2006年03月11日
身辺整理 その2
うちのオヤジ(社長のこと)に書店のデータ、資料どうします?と聞いたら、もう会社がないのだから、資料なんか持っていても仕方がないから処分しろと言う。よっぽど書店の閉店が苦々しいのか、けんもほろろに宣う。挙げ句の果てに、「少し身軽になった方がいいだろう」と付け加える。私もその方がいいと思うから、少しずつ整理をし始める。
私はこれでも結構いらない書類など思い切って捨ててしまう方だと昔から思っていたが、いざ整理してみると、これがあるんですね。どうしてこんなものまで取っておいたのか我ながらうんざりしている。私の前任者が作った資料まであるし、先代の社長の名前の入った契約書まである始末。これはやばいと思い、とにかく書店の関係の資料は思い切って捨てることにした。幸い捨てるか、残すかの基準が今回はっきりしているので、それほど迷うことなく処分できそうである。

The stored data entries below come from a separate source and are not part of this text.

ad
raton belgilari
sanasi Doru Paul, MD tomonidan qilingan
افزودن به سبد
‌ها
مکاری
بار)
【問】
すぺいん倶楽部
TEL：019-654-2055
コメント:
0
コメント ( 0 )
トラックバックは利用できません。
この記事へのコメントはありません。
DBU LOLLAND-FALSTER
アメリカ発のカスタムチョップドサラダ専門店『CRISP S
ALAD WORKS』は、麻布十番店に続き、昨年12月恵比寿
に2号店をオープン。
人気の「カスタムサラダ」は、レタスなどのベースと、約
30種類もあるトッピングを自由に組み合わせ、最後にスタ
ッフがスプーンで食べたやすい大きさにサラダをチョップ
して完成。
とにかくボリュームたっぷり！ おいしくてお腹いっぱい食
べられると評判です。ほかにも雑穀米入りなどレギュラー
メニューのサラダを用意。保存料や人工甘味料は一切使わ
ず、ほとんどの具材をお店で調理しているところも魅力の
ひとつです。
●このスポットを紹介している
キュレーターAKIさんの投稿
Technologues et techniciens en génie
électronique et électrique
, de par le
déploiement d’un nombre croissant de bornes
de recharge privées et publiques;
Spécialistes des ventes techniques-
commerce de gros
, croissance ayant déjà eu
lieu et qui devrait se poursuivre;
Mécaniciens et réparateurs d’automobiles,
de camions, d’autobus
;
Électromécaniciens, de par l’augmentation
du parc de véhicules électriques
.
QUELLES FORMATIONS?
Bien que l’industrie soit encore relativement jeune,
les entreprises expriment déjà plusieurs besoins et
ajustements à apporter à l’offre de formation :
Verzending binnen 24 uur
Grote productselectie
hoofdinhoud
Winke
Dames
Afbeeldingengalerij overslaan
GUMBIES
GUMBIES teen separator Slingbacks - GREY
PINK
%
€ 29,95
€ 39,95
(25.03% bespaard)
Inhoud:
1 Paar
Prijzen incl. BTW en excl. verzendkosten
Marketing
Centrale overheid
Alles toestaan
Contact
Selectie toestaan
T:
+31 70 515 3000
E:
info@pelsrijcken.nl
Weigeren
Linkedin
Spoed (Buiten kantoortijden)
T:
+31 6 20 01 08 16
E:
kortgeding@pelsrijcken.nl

それに伴って私が個人で所有している書店の資料やいらないものなども処分しようと、会社、自宅の両方で整理し始めている。
問題は自宅のあるやつである。私は昔から文章を書くのが好きなので、手書きのものや、シャープの書院で書いたワープロの文章など出てくること出てくること。しかも読むに堪えないものばかり。赤面しつつ処分していく。
又写真など懐かしいものも出てくる。しまい込んでいたためにそのまま埋もれてしまっていたのだ。こうでもしなければたぶん日の目を見ないものばかりだ。

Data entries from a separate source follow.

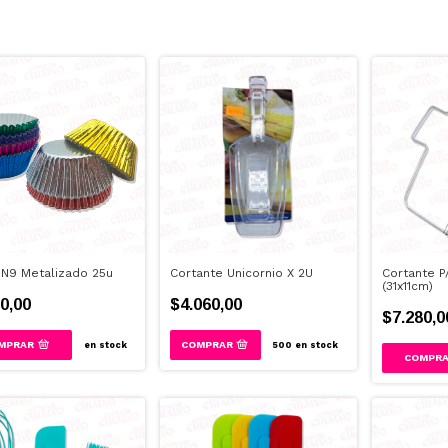
n N9 Metalizado 25u
Cortante Unicornio X 2U
Cortante P
(31x11cm)
0,00
$4.060,00
$7.280,0
MPRAR
en stock
500
en stock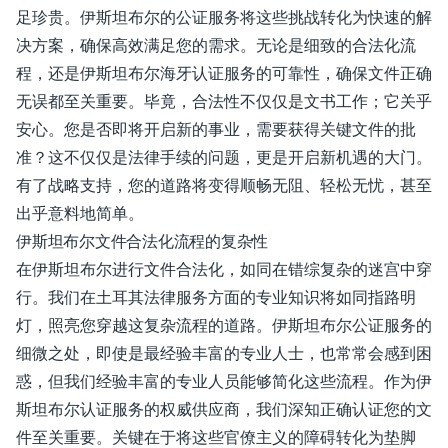
足珍贵。伊斯坦布尔的公证服务将这些挑战转化为快速的解
决方案，确保高效满足您的需求。无论是细致的合法化流
程，还是伊斯坦布尔海牙认证服务的可靠性，确保文件正确
无误都至关重要。毕竟，合法性不仅仅是文书工作；它关乎
安心。您是否即将开启新的事业，需要获得关键文件的批
准？这不仅仅是法律手续的问题，更是开启新机遇的大门。
有了战略支持，您的道路将变得顺畅无阻、轻松无忧，甚至
出乎意料地简单。
伊斯坦布尔文件合法化流程的复杂性
在伊斯坦布尔进行文件合法化，如同在错综复杂的迷宫中穿
行。我们在土耳其法律服务方面的专业知识将如同指路明
灯，照亮您穿越这复杂流程的道路。伊斯坦布尔公证服务的
细微之处，即使是最经验丰富的专业人士，也常常会感到困
惑，但我们经验丰富的专业人员能够简化这些流程。作为伊
斯坦布尔认证服务的权威供应商，我们深知正确认证您的文
件至关重要。关键在于将这些官僚主义的障碍转化为垫脚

本屋の店長時代の自分の名刺、その後店長はイヤだし、肩書きなど要らないとごねたら、「店長代理」と付けられ、ほとんど使わなかった名刺も出てきた。
又新潮社から招待されて香港へ行ったときの写真などなど、一体こんなものなど取っておいてどうするつもりだったのだろうかと思うものが出てくる。
まだある。第35回永年勤続従業員表彰者名簿なんていうのも出てきた。笑っちゃうのが、神田法人会主催の簿記実務講習会の修了証書なんて訳の分からないものさえ出てきた。そういえばそんな講習会に行った。

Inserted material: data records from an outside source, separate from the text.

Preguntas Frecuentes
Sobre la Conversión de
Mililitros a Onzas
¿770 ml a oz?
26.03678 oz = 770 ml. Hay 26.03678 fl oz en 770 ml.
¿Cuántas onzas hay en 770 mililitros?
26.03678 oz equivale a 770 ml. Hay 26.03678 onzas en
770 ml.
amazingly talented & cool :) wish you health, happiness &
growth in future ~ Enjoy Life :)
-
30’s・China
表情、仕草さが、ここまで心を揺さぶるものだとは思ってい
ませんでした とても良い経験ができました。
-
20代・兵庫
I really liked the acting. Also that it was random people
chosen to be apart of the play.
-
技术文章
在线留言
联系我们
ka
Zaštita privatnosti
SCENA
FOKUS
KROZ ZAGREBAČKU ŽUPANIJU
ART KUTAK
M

圧巻はリクルートから出ていた「アグレ」という「いきいき書店人のためのネットワーキングマガジン」というものである。この「アグレ」という「おみこし雑誌」(当時リクルートは住宅情報をどんどん売って欲しいから書店人をよいしょしてこんな雑誌を書店に配っていた)に自分の写真が載っているのである。リレーインタビューといって、書店に働く人をインタビューして、次の書店人を紹介してもらい、つなげる、いわば「友達の輪」というやつだ。
よく見てみると、私のを紹介したのはなんとあの激太りの大学の友人である。思い出した。奴も一時は本屋で働いていたのだ。そしてリクルートの人間からインタビューを受けたことがあった。私のことを二六堂書店合同庁舎店店長として顔写真が紹介されている。あぁ~恥ずかしい!破って捨ててしまおうと思ったが、今度その友人に会ったとき、これを見せて、思いっきり文句を言ってやろうと思い、それまで取っておくことにした。
この「アグレ」という名前最近目にした。永江朗さんの『菊池君の本屋』にあったのだ。その時どこかで聞いた名前だなぁとは思っていたのだが、まさか実物を手にするとは思わなかった。
こうして整理しているのに、ついつい中身を見てしまうのですね、これが・・・。そういうことってありませんか?片づけているのに、いつのまにか座り込んで、中身を読んじゃったりして、何をしているのか分からなくなっちゃうのだ。前回もそれで話が横道にそれてしまったのだ。いかん、いかん、こんなことをやっていたらいつまでも整理がつかんじゃないかと、自分を叱咤しつつ、せっせと整理する。